Your task is to repeat all of the data exactly while excluding the pictures.

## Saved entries

»»

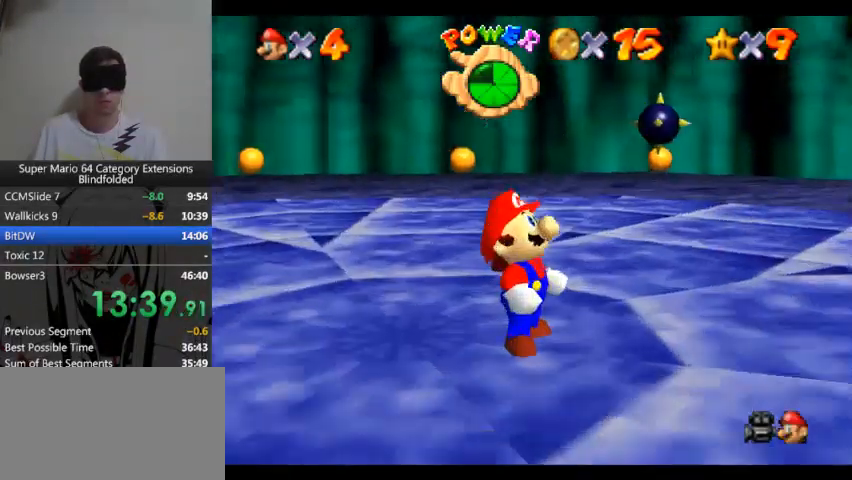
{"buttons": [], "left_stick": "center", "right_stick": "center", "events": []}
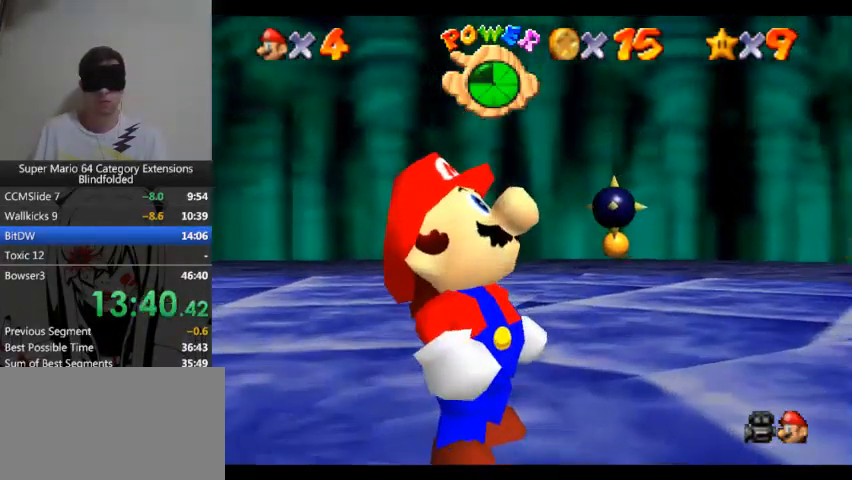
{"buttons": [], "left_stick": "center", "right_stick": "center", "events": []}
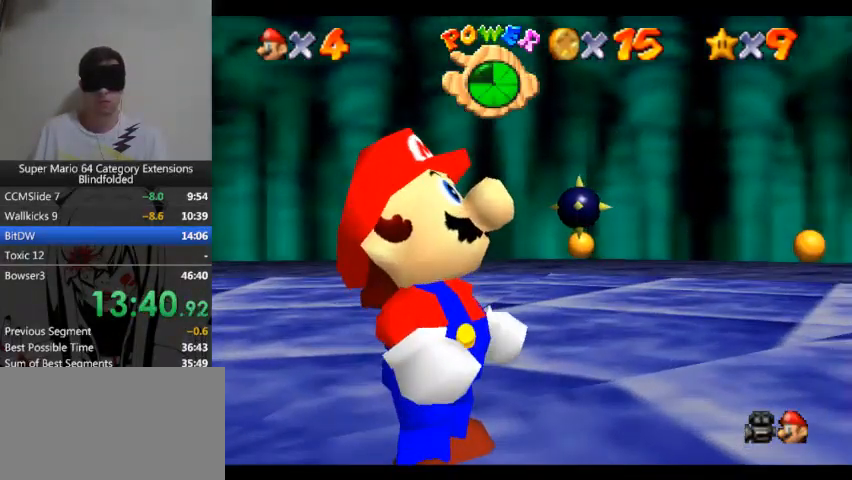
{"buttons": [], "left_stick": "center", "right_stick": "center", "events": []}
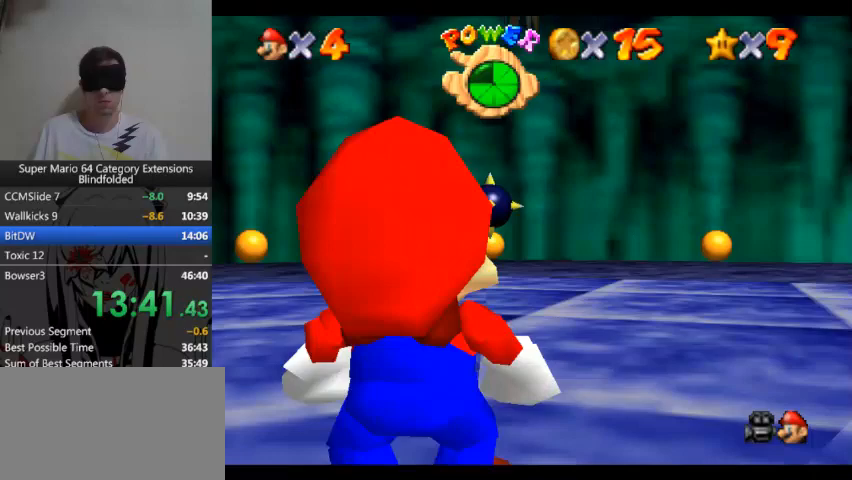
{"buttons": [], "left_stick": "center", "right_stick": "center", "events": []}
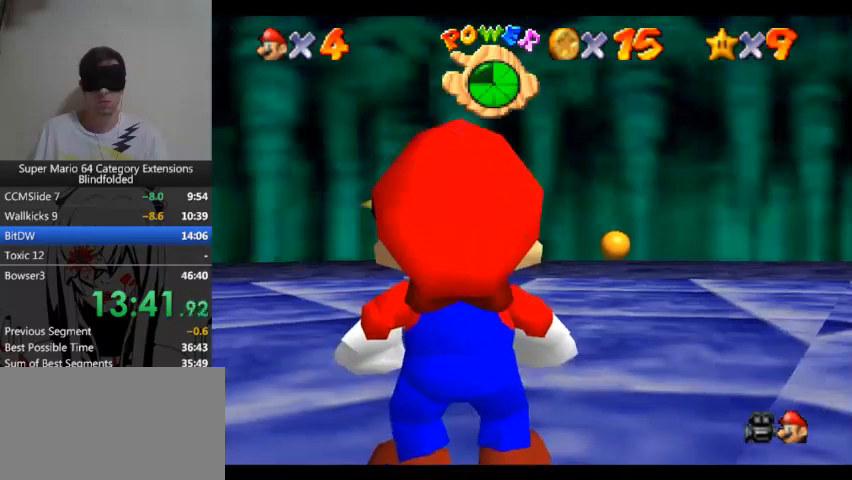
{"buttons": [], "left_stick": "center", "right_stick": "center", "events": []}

««

## Task solution
{"buttons": [], "left_stick": "center", "right_stick": "center", "events": []}
{"buttons": [], "left_stick": "center", "right_stick": "center", "events": []}
{"buttons": [], "left_stick": "center", "right_stick": "center", "events": []}
{"buttons": [], "left_stick": "center", "right_stick": "center", "events": []}
{"buttons": [], "left_stick": "center", "right_stick": "center", "events": []}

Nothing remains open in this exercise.